30 août 2017

À cause de Lou.

À Jacques Mayol.

D’abord, il a refusé d'y croire. C'était trop violent. Comme un coup de masse en pleine figure.
Il a donc essayé d'en apprendre davantage. En vrai il voulait que ce soit une erreur, une tragique et banale erreur. Il a tenté d'autres analyses. Toutes, malheureusement, donné le même foutu résultat. Lou avait frappé, Lou allait continuer. Ce qu’il redoutait le plus au monde, à part manger de la cervelle d'agneau allait arriver. Ce n’était pas pour demain, mais ça viendrait. Forcément. Et assez vite, lui avait-on dit. Beaucoup trop vite, en fait. Il n’avait pas voulu savoir ni comment ni pourquoi son corps s’était abandonné ainsi, d’un coup, à Lou. Il n’avait pas voulu en apprendre davantage, ce qu’on lui avait dit lui avait suffi. Le tableau qu'on avait dressé, sans ménagement, il l'avait demandé, était terrifiant... 
Et ce mot si terrible: inéluctable.
Il allait tout perdre et surtout, par dessus tout, il n’allait plus pouvoir voler. C’était ça, au fond le plus difficile à admettre. Il pilotait depuis l’âge de quinze ans.

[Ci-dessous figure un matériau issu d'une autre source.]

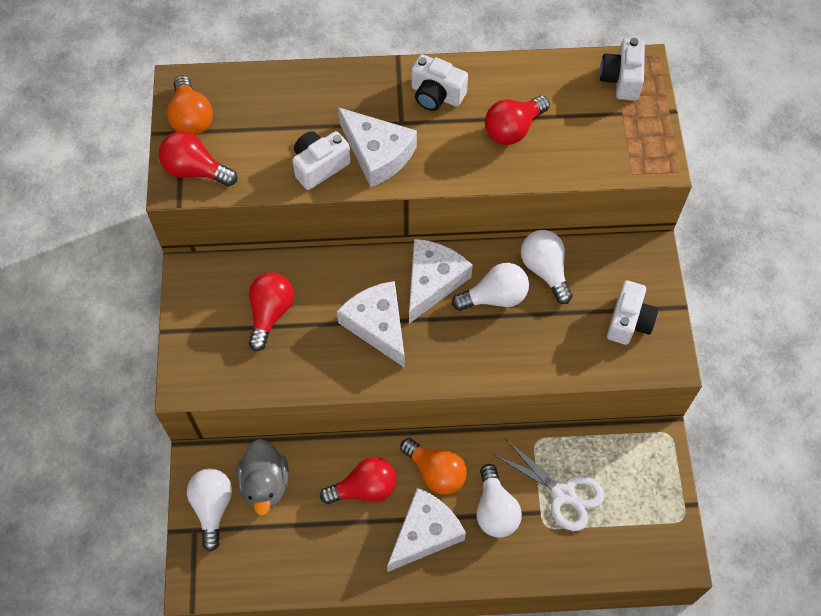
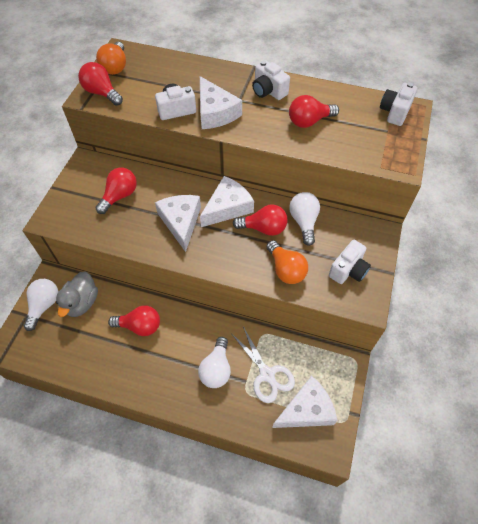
camera: 20 degrees right, 5 degrees down
(425, 533) = (164, 367): white cheese -> white cheese (306, 410)
(436, 472) = (189, 331): orange light bulb -> orange light bulb (286, 269)
(495, 297) = (263, 228): white light bulb -> red light bulb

Il était allé une fois au Pyla sur le haut de la dune et ils les avait vus… Ils décollaient sur quelques mètres et longeaient le sable à presque le toucher du pied mais ils étaient au-dessus. Ils faisaient des allers et retours le long de la pente. C’est ce jour précis qu’il avait décollé, il n’avait plus jamais atterri. Quelques jours après il s’inscrivait à un stage et huit plus tard, il faisait son premier vol en solo. Tout le monde s’accordait à dire qu’il avait toutes les qualités pour être un beau pilote. Il n’avait pas froid aux yeux mais était prudent, il savait lire le relief et les courants, il les sentait comme personne, il pouvait se concentrer intensément quand la situation l’exigeait, mais il savait être tranquille et serein lors d'un vol sans histoire. En quelques années de pratique assidue, il volait par tous les temps volables, il avait promené sa selle dans tous les endroits réputés, il maitrisait et sa peur et ses connaissances et calculait ses risques de manière à n’être jamais en grand danger. Une preuve qu'il avançait volontiers, il s’était très peu blessé, une cheville et un poignet et encore il n’y était pour pas grand chose et personne n’aurait pu éviter ces deux blessures. Il s’en sortait brillamment. Dès qu'il avait eu l'âge, il avait déménagé pour venir habiter tout près du plus grand site de décollage d'Europe et il passait le plus clair de son temps assis dans sa nacelle à chercher les thermiques. Une marque de fabriquant de voiles en avait fait son testeur préféré et on se l’arrachait dans les clubs et les compétitions.
Il avait tourné quelques vidéos que les amateurs regardaient les yeux brillants tant son habileté de pilotage était fine et faisait merveille. Il avait écumé tous les plus beaux sites du monde et en avait même révélé certains. Bref c’était une immense pointure.
Alors pourquoi lui ?
La nuit de la confirmation du drame qu’il allait vivre, il n’avait pas dormi. Au matin, sa décision était prise. Au lever du jour, il avait écrit quelques mails dont il avait programmé l’envoi, il avait brulé certains papiers, il avait mis de l’ordre dans ses affaires.
Le jour levé, il est sorti de son chalet, il n’a rien fermé à clé, il avait sa voile préférée sur le dos, il l’a jetée à l’arrière de son combi puis il a pris la route du décollage de Planfait. Il n’était pas encore sept heures, avec un peu de chance il n’y aurait personne là-haut mais il ne fallait pas trainer, les autres arriveraient vite.
L’endroit était vide quand il a garé son engin sur le parking. Il s’est dépêché de déployer le tissu sur l’aire de décollage, il s’est harnaché, il a gonflé sa voile puis il a couru.
Il est allé droit vers du lac. Il était à environ trois cent mètres au-dessus quand il s’est détaché. Il est parti pour trois cent mètres de chute. Mais libre. De tout. Personne, autour du lac ne l’a vu tomber.
On a récupéré sa voile dans la forêt pas loin de l'eau et son corps quelques jours plus tard, entre deux eaux bleu-sombre.

Il n’avait trouvé que ça pour garder la main et terrasser cette saleté de Lou Gehrig qui s’était emparée de lui.